Closed kozross closed 3 years ago
It's a bit unclear to me, what design you have in mind. How would your benchmark look, if you agree to measure the PRNG overhead?
It would be something like:
bench "Foo" . nfAppIO (\h -> doTheSearch <$> genRandomNeedle <*> pure h) $ haystack
However, this will end up benchmarking both genRandomNeedle
and the search for it, whereas I only want to benchmark the search. Furthermore, I only need IO for the random generation, not the search. The idea is that as the search is run many times during the benchmarking process, by randomizing the needle I get a good idea of 'average' performance.
Unfortunately, I don't think there is a reasonable workaround for this particular scenario. Both individual generation of a needle and the search itself are well beyond the granulatiry of a system timer, so we cannot start-stop it.

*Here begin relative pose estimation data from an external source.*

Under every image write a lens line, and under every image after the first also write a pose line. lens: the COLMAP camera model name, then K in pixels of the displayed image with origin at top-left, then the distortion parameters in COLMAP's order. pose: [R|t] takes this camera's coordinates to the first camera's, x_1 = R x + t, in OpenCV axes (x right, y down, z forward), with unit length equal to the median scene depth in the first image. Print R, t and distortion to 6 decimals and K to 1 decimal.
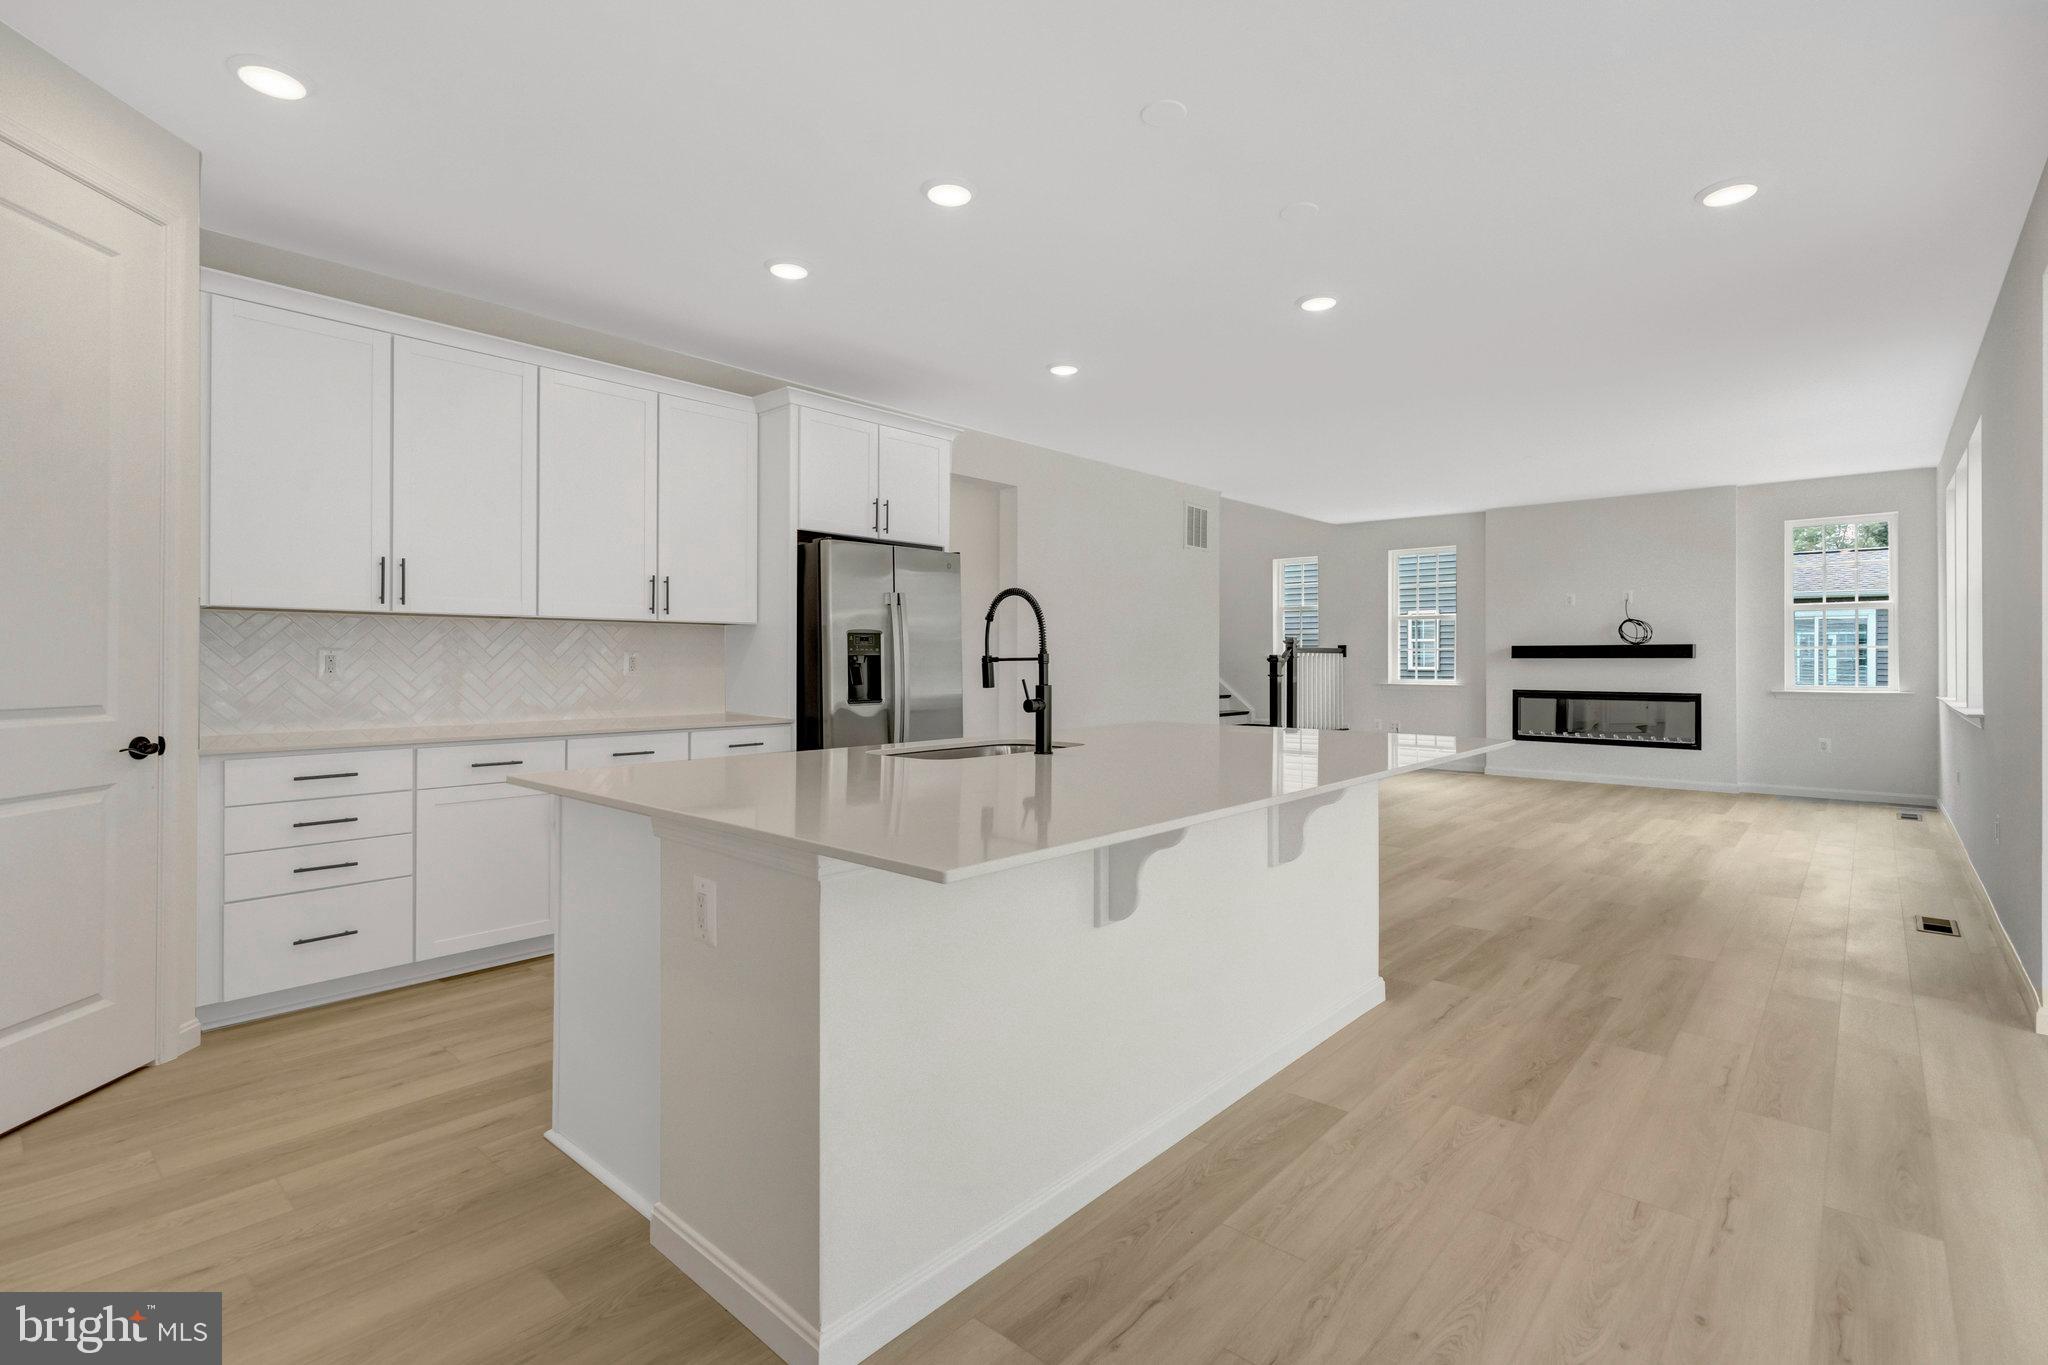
lens RADIAL K [[948.1, 0, 1017.5], [0, 948.1, 666.9], [0, 0, 1]] dist [-0.003822, 0.000208]
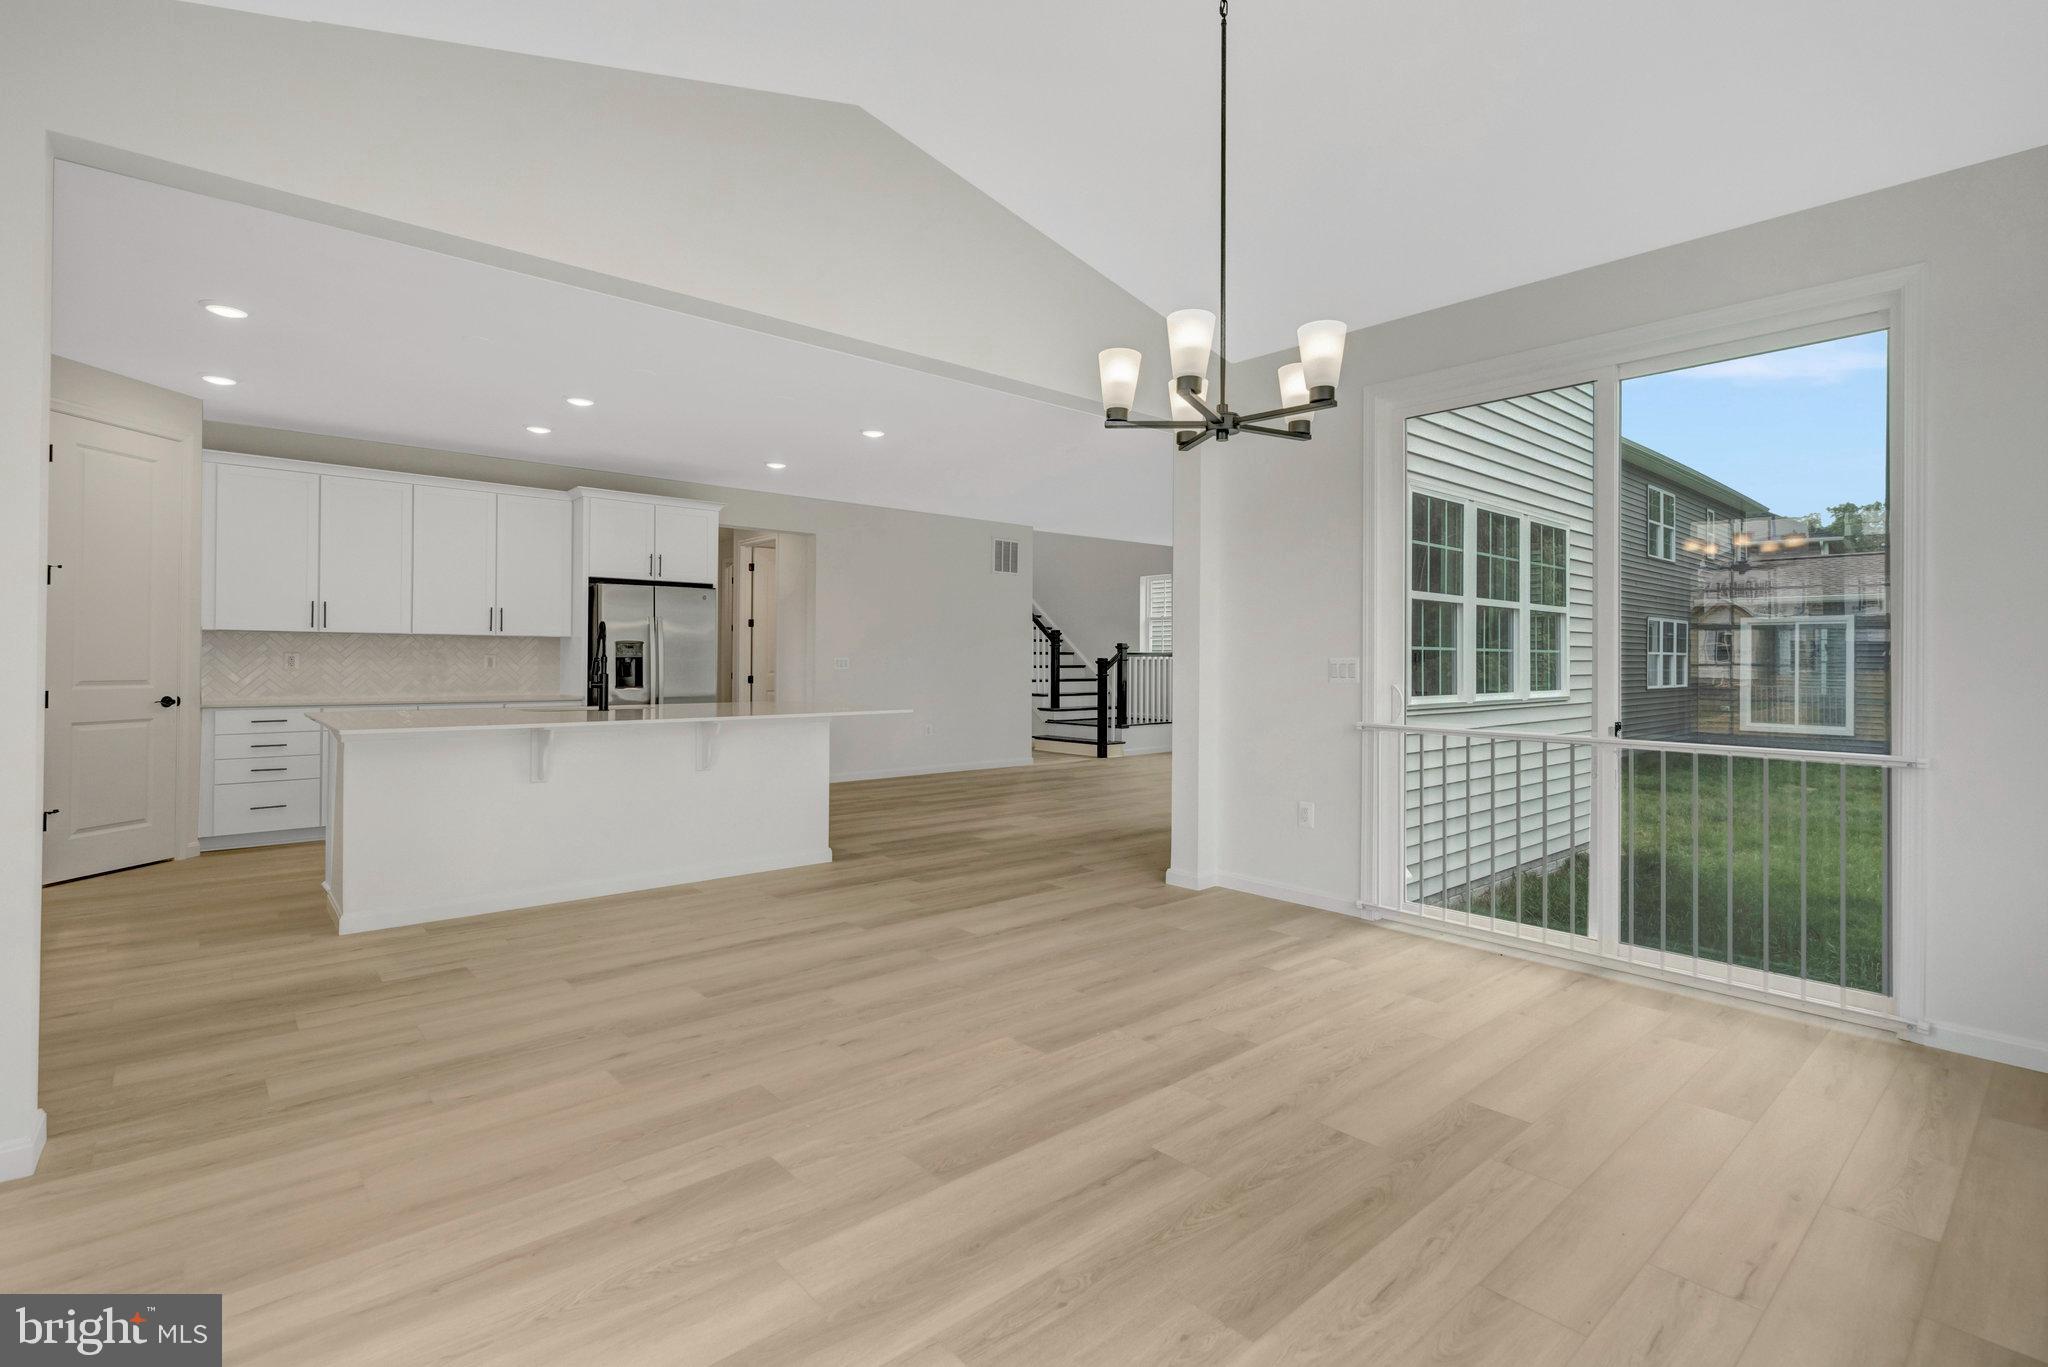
lens RADIAL K [[948.1, 0, 1017.5], [0, 948.1, 667.9], [0, 0, 1]] dist [-0.003822, 0.000208]
pose [[0.992334, 0.004841, -0.123487, 0.677366], [-0.005022, 0.999987, -0.001151, 0.003775], [0.123480, 0.001762, 0.992346, -0.471071]]
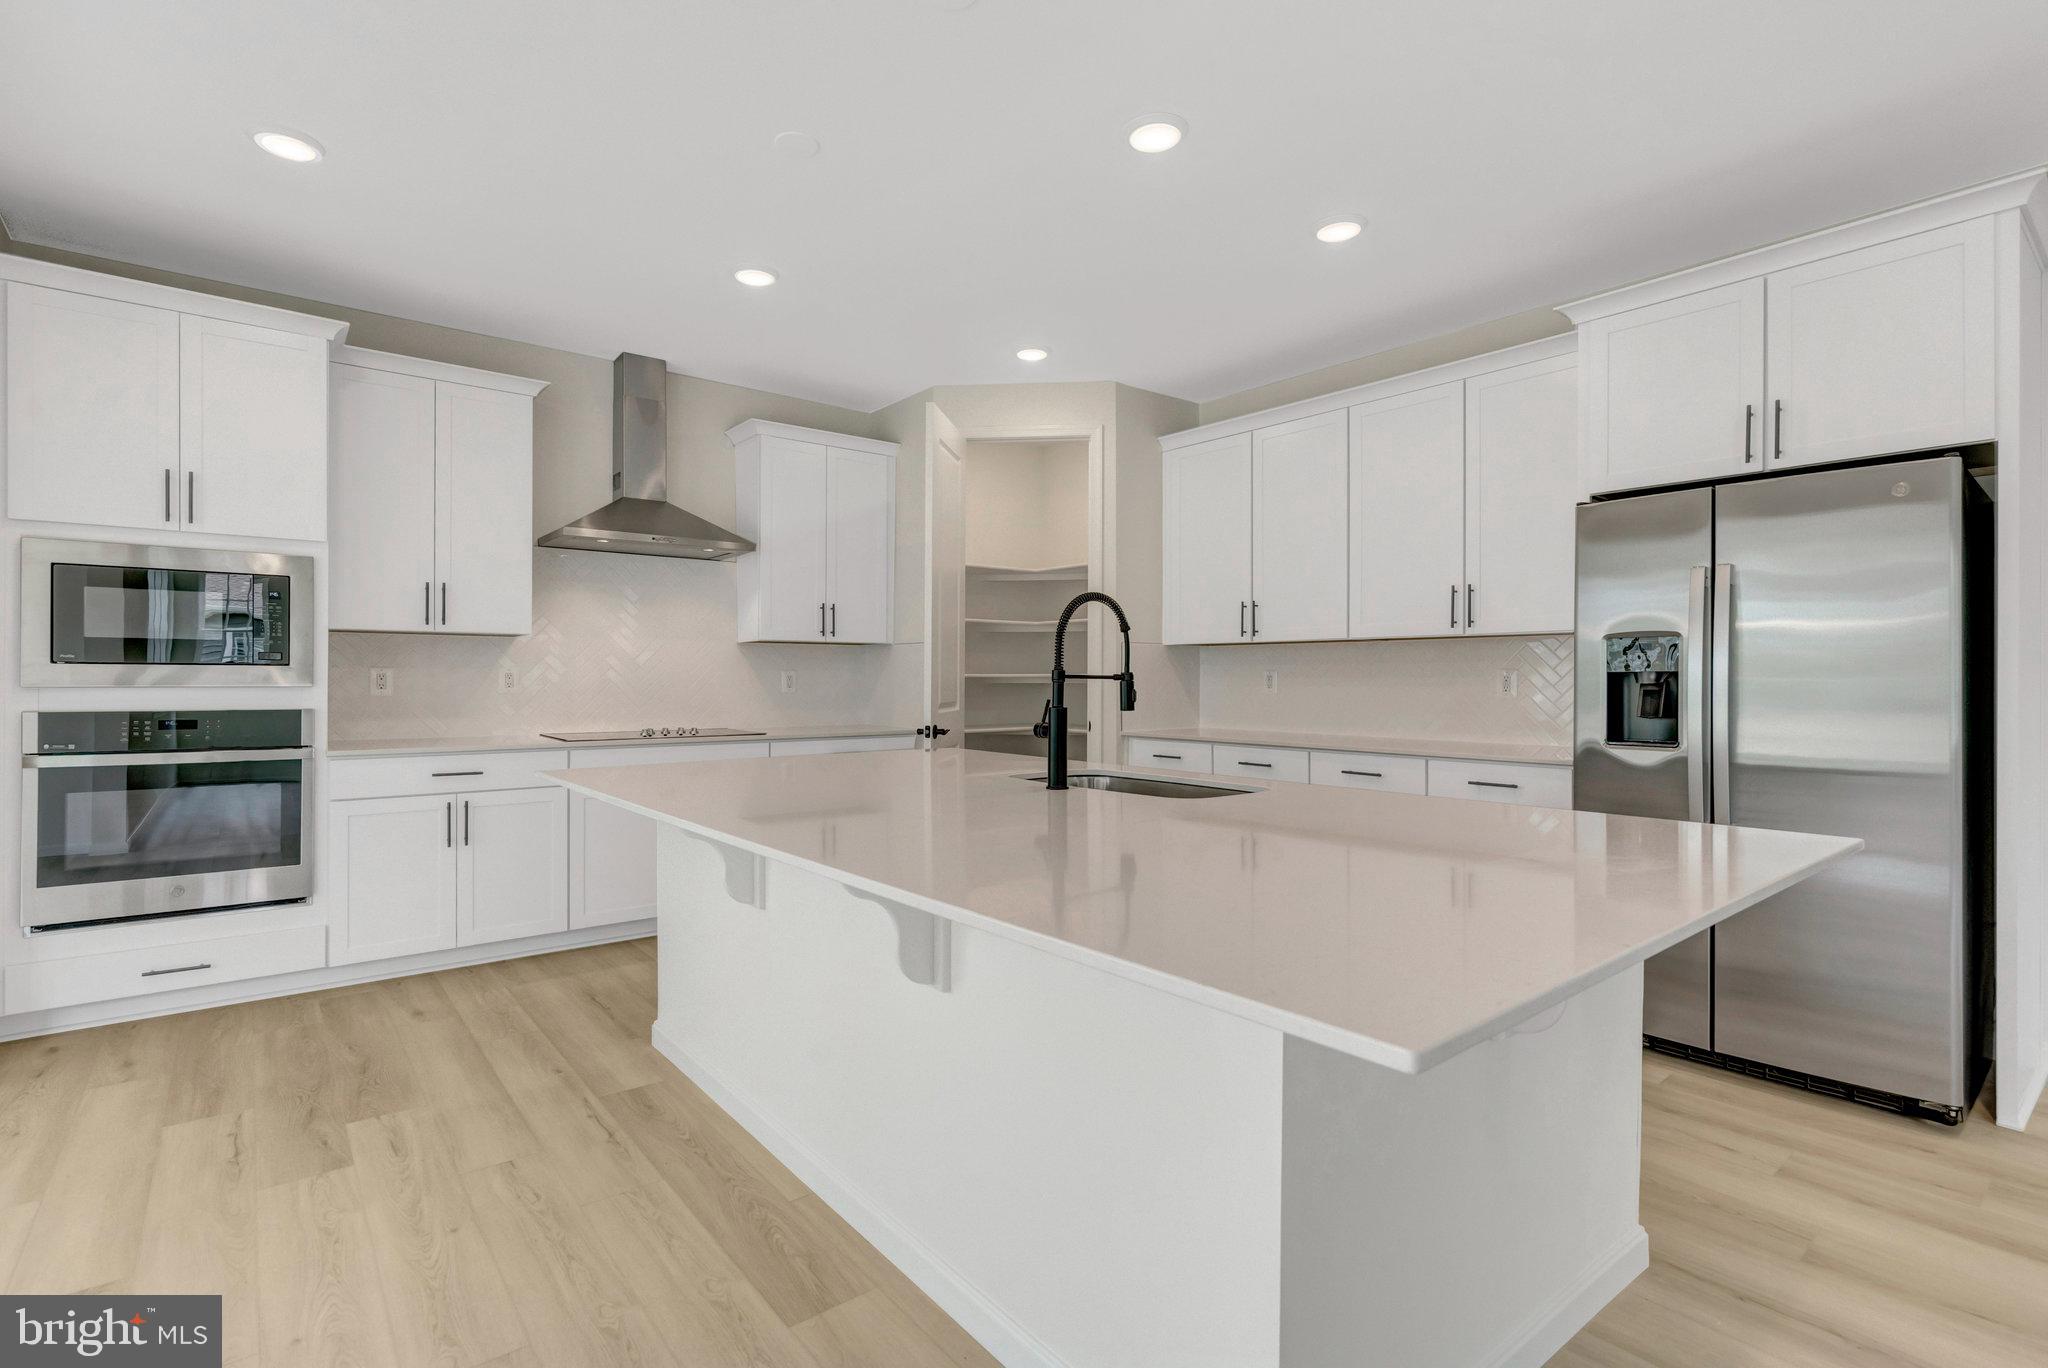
lens RADIAL K [[947.8, 0, 1006.5], [0, 947.8, 676.3], [0, 0, 1]] dist [-0.001299, 0.000497]
pose [[-0.161694, -0.002542, -0.986838, 0.556578], [-0.009526, 0.999954, -0.001014, -0.004595], [0.986795, 0.009237, -0.161711, 0.696887]]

FWIW I think that genRandomNeedle
implemented via http://hackage.haskell.org/package/random-1.2.0/docs/System-Random-Stateful.html#g:11 should be blazingly fast and thus would not affect overall measures in a significant way.

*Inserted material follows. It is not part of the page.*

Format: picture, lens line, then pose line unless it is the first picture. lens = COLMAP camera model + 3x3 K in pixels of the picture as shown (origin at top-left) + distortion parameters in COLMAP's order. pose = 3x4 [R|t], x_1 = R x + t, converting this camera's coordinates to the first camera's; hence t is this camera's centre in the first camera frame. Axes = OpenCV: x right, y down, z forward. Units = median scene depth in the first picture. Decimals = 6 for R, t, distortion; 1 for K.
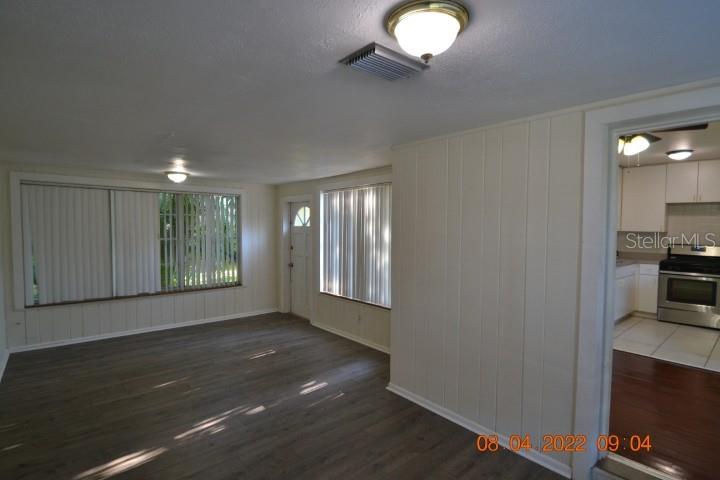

In general I'm inclined to advise against such design: to achieve reliable results with a predictable deviation, it's crucial to benchmark exactly the same data over and over again. Maybe generate several thousands of needles at top level and iterate over them all in a single benchmark?..
Yeah, I think you're right on all counts. However, if I generate all the needles at the top level, then do them all in one bench, I'll get a result for a thousand needles, not the average for one needle. Unless I'm missing something?
Well, you can divide by thousand to approximate the average. I agree that it's not that convenient, but absolute numbers are of limited value anyways.
Fair enough. Thanks for the advice!
A different data point - what if I want to test an external system that needs restarts, preparation or warmup/cache clearing before benchmarking? This is not something one can do outside of the testing loop. This is also something that for example hyperfine does provide.
Does env
run for each benchmark or for each timing run?
env
runs once, before measurements of a particular routine take place.
I want to benchmark a search algorithm implementation. As a result, I'd like to generate random needles for each iteration of the bench. However, I don't want to also measure the PRNG. Is there a way to do this currently?